··· Text excerpt ···

Prove that $f_n(x)=\sin{\sqrt{x+4n^2\pi ^2}}\,,\;x\geq 0$
is equicontinous on $[0,+\infty)$.
converges pointwise to $0$ on $[0,+\infty)$.
MY TRIAL
- \begin{align}\sqrt{x+4n^2\pi ^2}&=\sqrt{x+4n^2\pi ^2}\left[\dfrac{\sqrt{x+4n^2\pi ^2}+2n\pi}{\sqrt{x+4n^2\pi ^2}+2n\pi}\right]\\&=\left[\dfrac{x+4n^2\pi ^2+2n\pi\sqrt{x+4n^2\pi ^2}}{\sqrt{x+4n^2\pi ^2}+2n\pi}\right]\\&=\left[\dfrac{4n^2\pi ^2+2n\pi\sqrt{x+4n^2\pi ^2}+x}{\sqrt{x+4n^2\pi ^2}+2n\pi}\right]\\&=2n\pi+\dfrac{x}{\sqrt{x+4n^2\pi ^2}+2n\pi}\end{align} As $n\to \infty,$ \begin{align}\dfrac{x}{\sqrt{x+4n^2\pi ^2}+2n\pi}\to 0\end{align} Hence, $f_n(x)=\sin{\sqrt{x+4n^2\pi ^2}}\to 0$ as $n\to 0$
1.)
Let $x,y\in [0,+\infty)$ such that $|x-y|<\delta$. We show that \begin{align}\left|f_n(x)-f_n(y)\right|<\epsilon\end{align} Now, \begin{align}\left|f_n(x)-f_n(y)\right|=\left|\sin{\sqrt{x+4n^2\pi ^2}}-\sin{\sqrt{y+4n^2\pi ^2}}\right|\end{align} I'm stuck here! Please, how should I go?
By mean value theorem: $$\left|f_n(x)-f_n(y)\right|=\left|\sin{\sqrt{x+4n^2\pi ^2}}-\sin{\sqrt{y+4n^2\pi ^2}}\right|= |f_n'(\xi_n)||x-y|\leq|x-y|.$$

···

▸ Challenge A: Reproduce the stretch of the equicontinuity thread from "converges pointwise to" through "should I go?".
▸ Challenge B: Report every line of the records that contains the string "circle". Case counts.

··· Records supplied ···

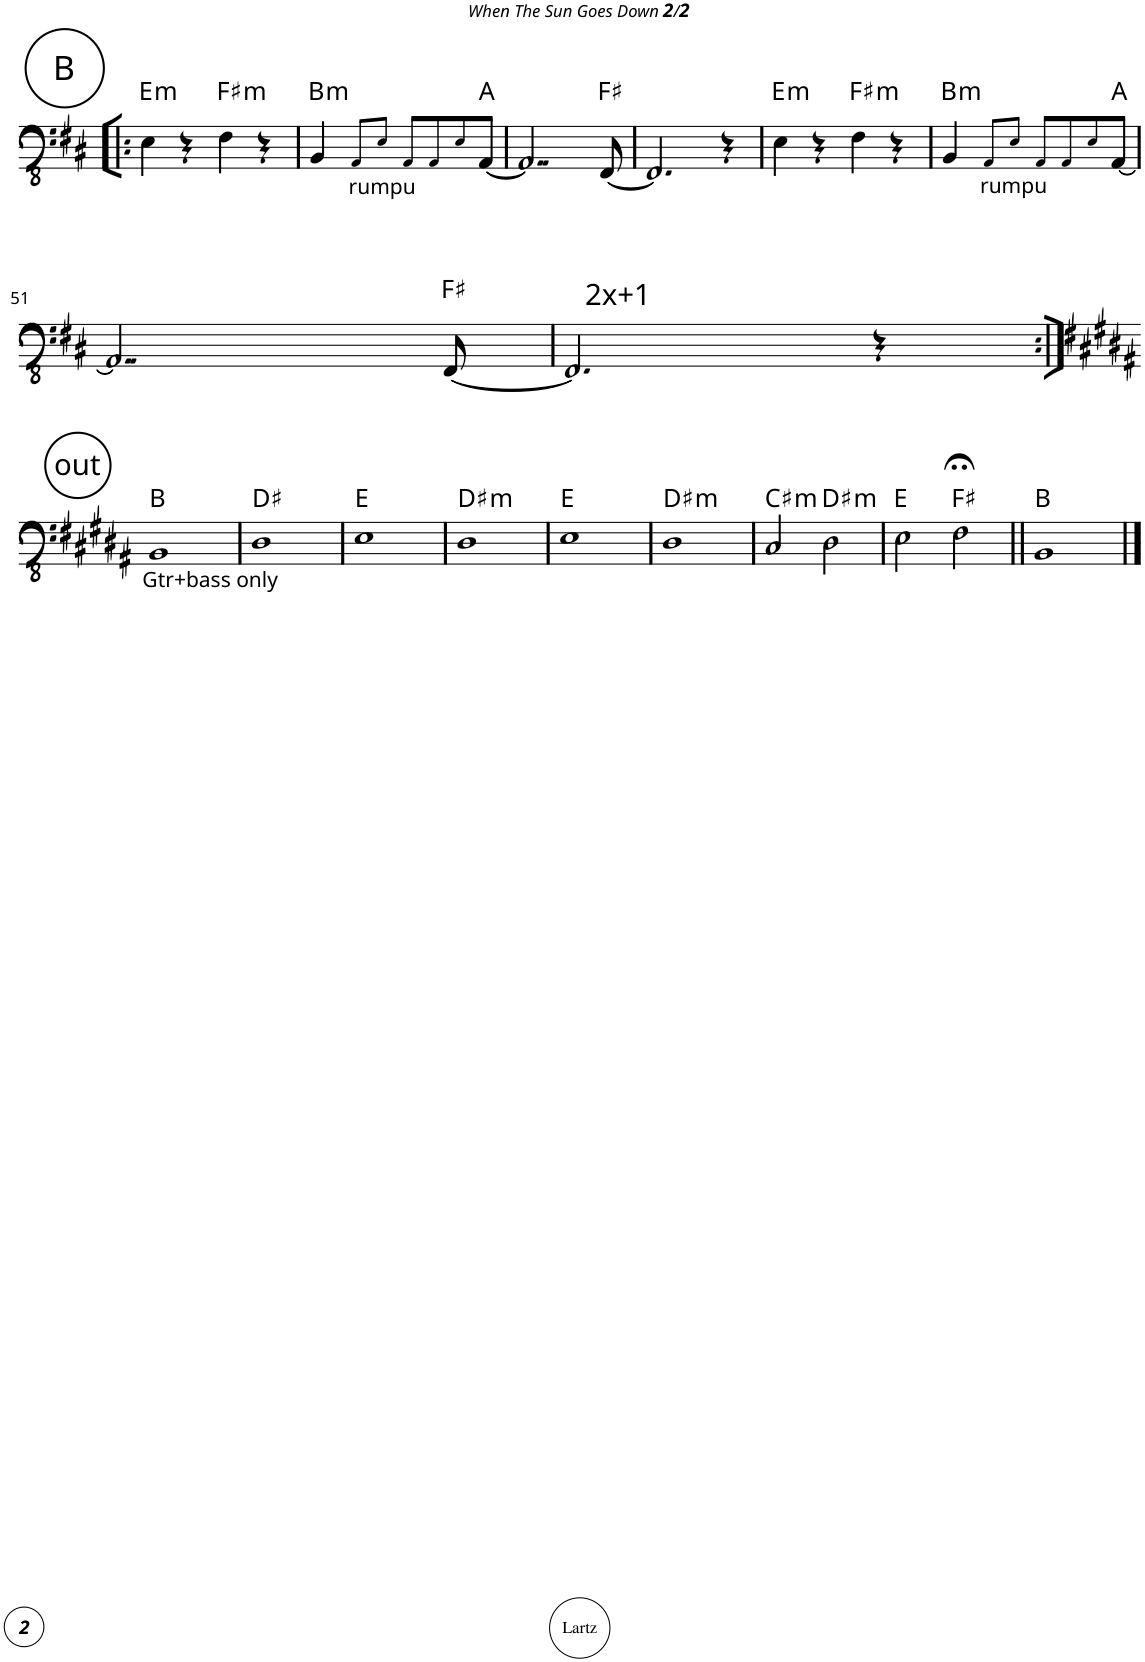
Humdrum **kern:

**kern	**harte
*part1	*part1
*staff1	*
*I"Piano	*
*I'Pno.	*
!!LO:PB:g=z
*clefFv4	*
*k[f#c#]	*
*M4/4	*
!!LO:REH:place=s1:a:cj:enc=circle:fs=16:t=B
=45!|:	=45!|:
!	!LO:H:kt=m
4EE\	E:min
4r	.
!	!LO:H:kt=m
4FF#\	F#:min
4r	.
=46	=46
!	!LO:H:kt=m
4BBB/	B:min
!LO:TX:b:t=rumpu	!
8AAA!/L	.
8EE!/J	.
8AAA!/L	.
8AAA!/	.
8EE!/	.
[8AAA/J	A:maj
=47	=47
2..AAA/]	.
[8FFF#/	F#:maj
=48	=48
2.FFF#/]	.
4r	.
=49	=49
!	!LO:H:kt=m
4EE\	E:min
4r	.
!	!LO:H:kt=m
4FF#\	F#:min
4r	.
=50	=50
!	!LO:H:kt=m
4BBB/	B:min
!LO:TX:b:t=rumpu	!
8AAA!/L	.
8EE!/J	.
8AAA!/L	.
8AAA!/	.
8EE!/	.
[8AAA/J	A:maj
!!LO:LB:g=z
=51	=51
2..AAA/]	.
[8FFF#/	F#:maj
=52	=52
!LO:TX:a:t=2x+1	!
2.FFF#/]	.
4r	.
!!LO:LB:g=z
!!LO:REH:place=s1:a:cj:enc=circle:fs=14:t=out
=53:|!	=53:|!
*k[f#c#g#d#a#]	*
!LO:TX:b:t=Gtr+bass only	!
1BBB	B:maj
=54	=54
1DD#	D#:maj
=55	=55
1EE	E:maj
=56	=56
!	!LO:H:kt=m
1DD#	D#:min
=57	=57
1EE	E:maj
=58	=58
!	!LO:H:kt=m
1DD#	D#:min
=59	=59
!	!LO:H:kt=m
2CC#/	C#:min
!	!LO:H:kt=m
2DD#\	D#:min
=60	=60
2EE\	E:maj
2FF#;<\	F#:maj
=61||	=61||
1BBB	B:maj
==	==
*-	*-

···

▸ Finished answer A:
converges pointwise to $0$ on $[0,+\infty)$.
MY TRIAL
- \begin{align}\sqrt{x+4n^2\pi ^2}&=\sqrt{x+4n^2\pi ^2}\left[\dfrac{\sqrt{x+4n^2\pi ^2}+2n\pi}{\sqrt{x+4n^2\pi ^2}+2n\pi}\right]\\&=\left[\dfrac{x+4n^2\pi ^2+2n\pi\sqrt{x+4n^2\pi ^2}}{\sqrt{x+4n^2\pi ^2}+2n\pi}\right]\\&=\left[\dfrac{4n^2\pi ^2+2n\pi\sqrt{x+4n^2\pi ^2}+x}{\sqrt{x+4n^2\pi ^2}+2n\pi}\right]\\&=2n\pi+\dfrac{x}{\sqrt{x+4n^2\pi ^2}+2n\pi}\end{align} As $n\to \infty,$ \begin{align}\dfrac{x}{\sqrt{x+4n^2\pi ^2}+2n\pi}\to 0\end{align} Hence, $f_n(x)=\sin{\sqrt{x+4n^2\pi ^2}}\to 0$ as $n\to 0$
1.)
Let $x,y\in [0,+\infty)$ such that $|x-y|<\delta$. We show that \begin{align}\left|f_n(x)-f_n(y)\right|<\epsilon\end{align} Now, \begin{align}\left|f_n(x)-f_n(y)\right|=\left|\sin{\sqrt{x+4n^2\pi ^2}}-\sin{\sqrt{y+4n^2\pi ^2}}\right|\end{align} I'm stuck here! Please, how should I go?

▸ Finished answer B:
!!LO:REH:place=s1:a:cj:enc=circle:fs=16:t=B
!!LO:REH:place=s1:a:cj:enc=circle:fs=14:t=out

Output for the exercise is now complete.